Namun, cerita Yusuf tidak berhenti di situ. Ketika kelaparan melanda tanah Kanaan, Yusuf yang kini berkuasa di Mesir, menggunakan kekayaan dan kelimpahan bahan pangan bukan untuk menindas, tetapi untuk menolong. Dalam Kejadian 45:23, ia mengirim kepada ayahnya sepuluh keledai yang dimuati “apa yang terbaik di Mesir”, termasuk gandum dan roti. Di sinilah terjadi pembalikan teologis yang penting: makanan yang dulu menjadi simbol penindasan kini menjadi tanda rekonsiliasi.
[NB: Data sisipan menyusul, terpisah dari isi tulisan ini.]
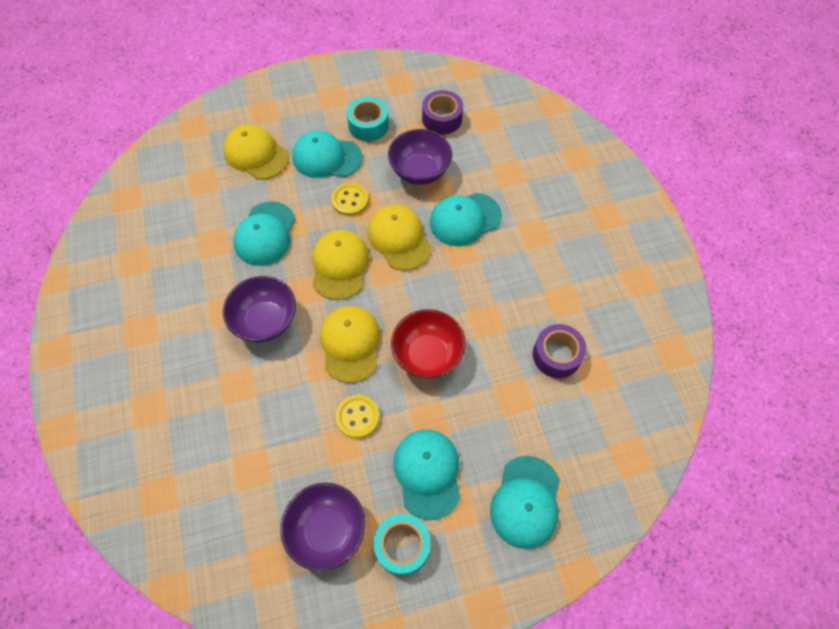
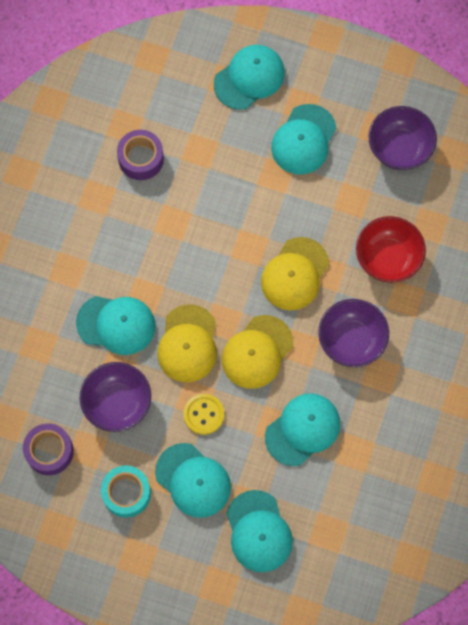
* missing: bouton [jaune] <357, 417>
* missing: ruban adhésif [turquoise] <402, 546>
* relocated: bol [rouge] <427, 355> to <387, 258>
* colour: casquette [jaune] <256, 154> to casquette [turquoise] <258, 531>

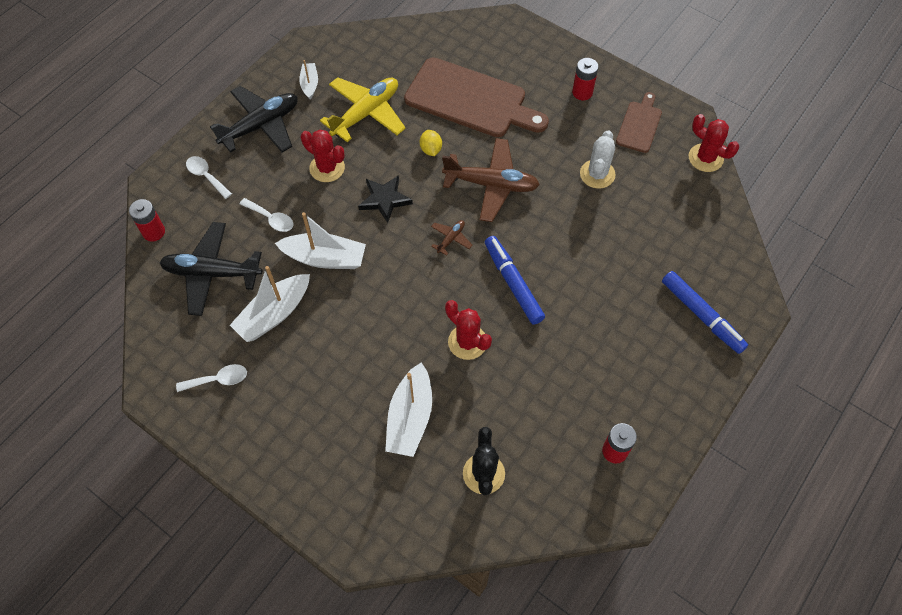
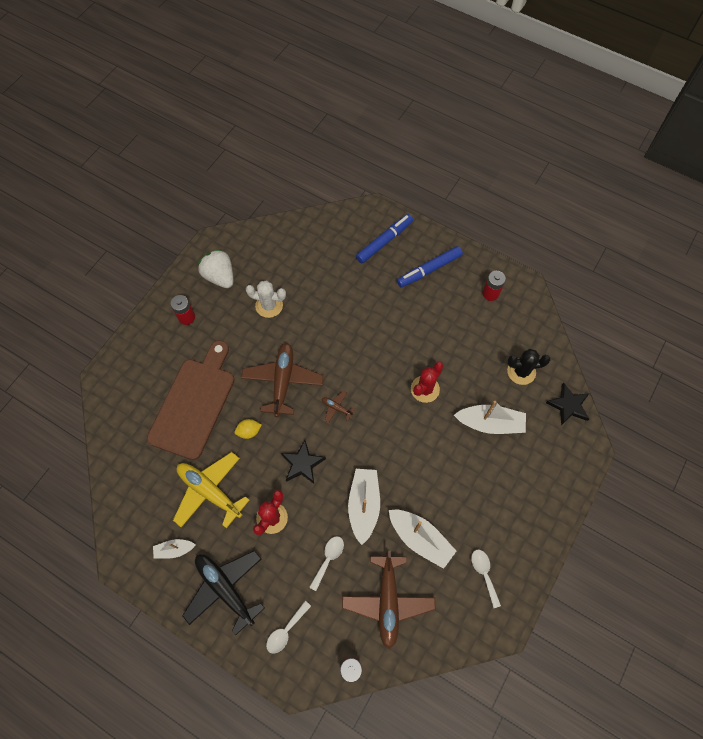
* missing: cactus [rouge] <705, 158>
* appeared: étoile [noir] <568, 405>
* relocated: feutre [bleu] <513, 284> to <429, 270>
* exchanged: planche à découper [marron] <639, 125> to fraise [blanc] <220, 276>
* colour: avion [noir] <212, 273> to avion [marron] <388, 601>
Yusuf yang dahulu dilempar ke sumur dan ditinggalkan dalam kelaparan kini membagikan makanan sebagai ungkapan kasih dan pengampunan. Tindakan berbagi makanan menjadi liturgi perdamaian, tempat luka disembuhkan dan hubungan yang retak dipulihkan.
Dinamika ini dekat dengan situasi kontemporer di Indonesia. Program-program pemenuhan pangan seperti “makan bergizi gratis” adalah inisiatif yang baik, tetapi tetap perlu dikritisi secara etis dan teologis. Ketika masih banyak orang mengalami kelaparan bukan karena malas, tetapi karena sistem sosial-ekonomi membuat mereka tak berdaya mengakses sumber pangan, maka realitas ketimpangan dalam kisah Yusuf sesungguhnya masih berulang. Makanan di sini bukan sekadar persoalan perut, melainkan persoalan keadilan, kesejahteraan, dan martabat manusia. Maka, memberi makan tidak boleh dilakukan dari posisi kuasa yang menundukkan, melainkan dari semangat kasih yang sejajar. Melihat sesama bukan sebagai objek belas kasihan, melainkan mitra dalam kehidupan yang setara.
Lebih jauh, meja makan dalam tradisi Alkitab sering kali menjadi ruang perjumpaan dan pemulihan. Dari jamuan Abraham hingga Perjamuan Kudus, tindakan makan bersama melambangkan penerimaan dan kesatuan. Demikian pula dalam kisah Yusuf, perjamuan di istana Mesir menjadi simbol pembalikan kuasa menuju kasih. Yang dahulu lapar kini memberi makan, yang dahulu dikhianati kini mengampuni. Lady Mandalika mengajak pembaca untuk menafsir ulang makna “Mari makan” bukan hanya sebagai ajakan sosial, tetapi sebagai panggilan etis untuk membangun relasi yang adil, aman, dan penuh kasih. Dalam dunia yang penuh ketimpangan, “mari makan” menjadi undangan untuk berbagi hidup tanpa menindas, untuk memulihkan hubungan yang rusak melalui perjamuan kasih yang sejati.
Dengan demikian, narasi Kejadian 37–50 memperlihatkan bahwa makanan tidak pernah netral. Ia bisa menjadi sarana penindasan sekaligus alat rekonsiliasi. Dari sumur kering hingga meja kerajaan, dari rasa lapar menuju kenyang, dari kuasa menuju kasih, seluruh kisah Yusuf mengajak kita menyadari bahwa di balik setiap roti yang dibagi tersimpan pergumulan iman, keadilan, dan kasih. Maka, “Mari makan” bukan sekadar ajakan sopan dalam budaya, tetapi panggilan teologis untuk menghadirkan meja yang sejajar, tempat setiap orang dihormati, setiap tubuh diberi makan, dan setiap relasi dipulihkan oleh kasih yang mengenyangkan jiwa.